There is always the potential for garbage retention in the array. The solution is to use it intelligently.

thats very much true C688...

as an user of existing libs, i dont think so programmer gets down to the stack to prevent any crash... an actual workout with memory maps and its components

And this has what to do with my example?

Like I said, there is always the potential for garbage whenever you overwrite a string of unknown contents. Should you fill all string buffers with nulls, every time you overwrite them? That could be an awful lot of nulls.

I stayed out of this, but memcpy and strncpy don't append a trailing '\0', that' why you should consider memset()

Run this code and see if you see a trailing '\0' after "HI THERE".

#include <strings.h>
int main()
{
        char tmp[32];
        memset(tmp,'%',32);
        strncpy(tmp,"HI THERE",3);
        {
                char *p=tmp;
                int i=0;
                for(i=0;i<32;i++,p++) printf("%2d ",*p);
                printf("\n");
        }
        return 0;
}

This is what I get:

kcsdev:/home/jmcnama> cat t.c
#include <strings.h>
int main()
{
        char tmp[32];
        memset(tmp,'%',32);
        strncpy(tmp,"HI THERE",3);
        {
                char *p=tmp;
                int i=0;
                for(i=0;i<32;i++,p++) printf("%2d ",*p);
                printf("\n");
        }
        return 0;
}
kcsdev:/home/jmcnama> cc t.c
kcsdev:/home/jmcnama> a.out
72 73 32 37 37 37 37 37 37 37 37 37 37 37 37 37 37 37 37 37 37 37 37 37 37 37 37 37 37 37 37 37
kcsdev:/home/jmcnama>

ok.. lets take you dont fill them using memset..

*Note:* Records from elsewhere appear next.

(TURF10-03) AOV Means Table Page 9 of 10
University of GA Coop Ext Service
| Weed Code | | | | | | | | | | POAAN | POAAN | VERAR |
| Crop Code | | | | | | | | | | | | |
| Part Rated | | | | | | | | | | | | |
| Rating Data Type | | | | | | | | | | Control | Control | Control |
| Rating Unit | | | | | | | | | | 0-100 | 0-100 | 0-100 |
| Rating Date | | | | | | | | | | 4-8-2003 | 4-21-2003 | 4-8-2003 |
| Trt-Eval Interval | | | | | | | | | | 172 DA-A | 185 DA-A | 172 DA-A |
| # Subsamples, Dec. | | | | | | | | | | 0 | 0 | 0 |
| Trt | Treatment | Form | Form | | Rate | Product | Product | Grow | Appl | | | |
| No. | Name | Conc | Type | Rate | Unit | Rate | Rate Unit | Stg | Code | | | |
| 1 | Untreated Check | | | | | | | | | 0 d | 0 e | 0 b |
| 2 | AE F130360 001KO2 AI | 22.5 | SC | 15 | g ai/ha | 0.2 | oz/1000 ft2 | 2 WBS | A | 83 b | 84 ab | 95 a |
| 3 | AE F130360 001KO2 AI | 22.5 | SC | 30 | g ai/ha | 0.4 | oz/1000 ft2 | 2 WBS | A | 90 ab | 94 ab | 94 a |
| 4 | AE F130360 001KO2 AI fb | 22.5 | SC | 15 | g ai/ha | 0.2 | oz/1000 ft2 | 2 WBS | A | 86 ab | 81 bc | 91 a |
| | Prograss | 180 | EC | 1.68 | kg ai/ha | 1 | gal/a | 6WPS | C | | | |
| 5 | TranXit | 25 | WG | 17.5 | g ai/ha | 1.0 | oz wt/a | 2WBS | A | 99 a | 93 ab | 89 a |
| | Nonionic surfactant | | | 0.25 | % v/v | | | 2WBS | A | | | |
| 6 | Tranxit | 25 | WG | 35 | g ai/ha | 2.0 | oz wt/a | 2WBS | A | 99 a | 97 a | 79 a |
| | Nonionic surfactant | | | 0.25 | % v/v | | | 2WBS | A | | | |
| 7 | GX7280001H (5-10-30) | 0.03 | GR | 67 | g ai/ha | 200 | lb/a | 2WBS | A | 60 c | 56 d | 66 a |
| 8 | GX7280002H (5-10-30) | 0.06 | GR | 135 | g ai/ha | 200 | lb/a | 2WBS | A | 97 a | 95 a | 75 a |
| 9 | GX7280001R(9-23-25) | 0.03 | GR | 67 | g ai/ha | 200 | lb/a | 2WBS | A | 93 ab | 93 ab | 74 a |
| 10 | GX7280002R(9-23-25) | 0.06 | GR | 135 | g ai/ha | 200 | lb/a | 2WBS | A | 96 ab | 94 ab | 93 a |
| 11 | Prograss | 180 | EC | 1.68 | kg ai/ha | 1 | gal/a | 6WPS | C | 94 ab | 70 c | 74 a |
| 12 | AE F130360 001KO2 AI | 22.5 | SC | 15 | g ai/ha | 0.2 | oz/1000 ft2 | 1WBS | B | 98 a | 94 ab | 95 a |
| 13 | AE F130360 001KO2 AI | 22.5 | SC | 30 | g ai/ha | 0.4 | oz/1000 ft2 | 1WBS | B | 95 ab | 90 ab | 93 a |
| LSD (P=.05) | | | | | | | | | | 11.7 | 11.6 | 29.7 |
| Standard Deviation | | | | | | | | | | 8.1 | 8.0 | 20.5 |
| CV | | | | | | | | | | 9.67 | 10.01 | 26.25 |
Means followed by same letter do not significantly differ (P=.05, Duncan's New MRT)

once you prepare the string .. with strncpy, strcpy (some func)

how do u notify the string termination ?

memset and strncpy are the only standard C string "copy" functions that don't null-terminate the destination string.

And Corona's example of

str[0]='\0';

doesn't handle strncpy, it allows buffer overrun, because there is no trailing '\0'
except by luck of what happened to be in the memory allocated on the stack for str1...

strncpy(dst,src,n-1);
dst[n]='\0';

Covers all situations. If strncpy has enough space, it will leave a null terminator at or before the index n, and putting the terminator at the end will do nothing. If it does not have enough space, then by definition it will need one at index n.

This is my understanding of strncpy. As long as it copies n + m characters into the destination from a source that is n bytes long, you're okay.
n-1 and it does not null-terminate.

i feel the statements are contradictory !!! :confused: :confused: :confused:

That's exactly my point, Jim. If you're copying a string into a buffer that's too small, it won't be null terminated. If you're copying a string that's smaller than the buffer, it will be null-terminated.

So, just put a null on the end of the buffer, and it will always be null terminated no matter what the size of the input string.

As usual, there's no need to nullify the whole buffer. For small buffers you can get away with it, but it's not good to get into the habit of it.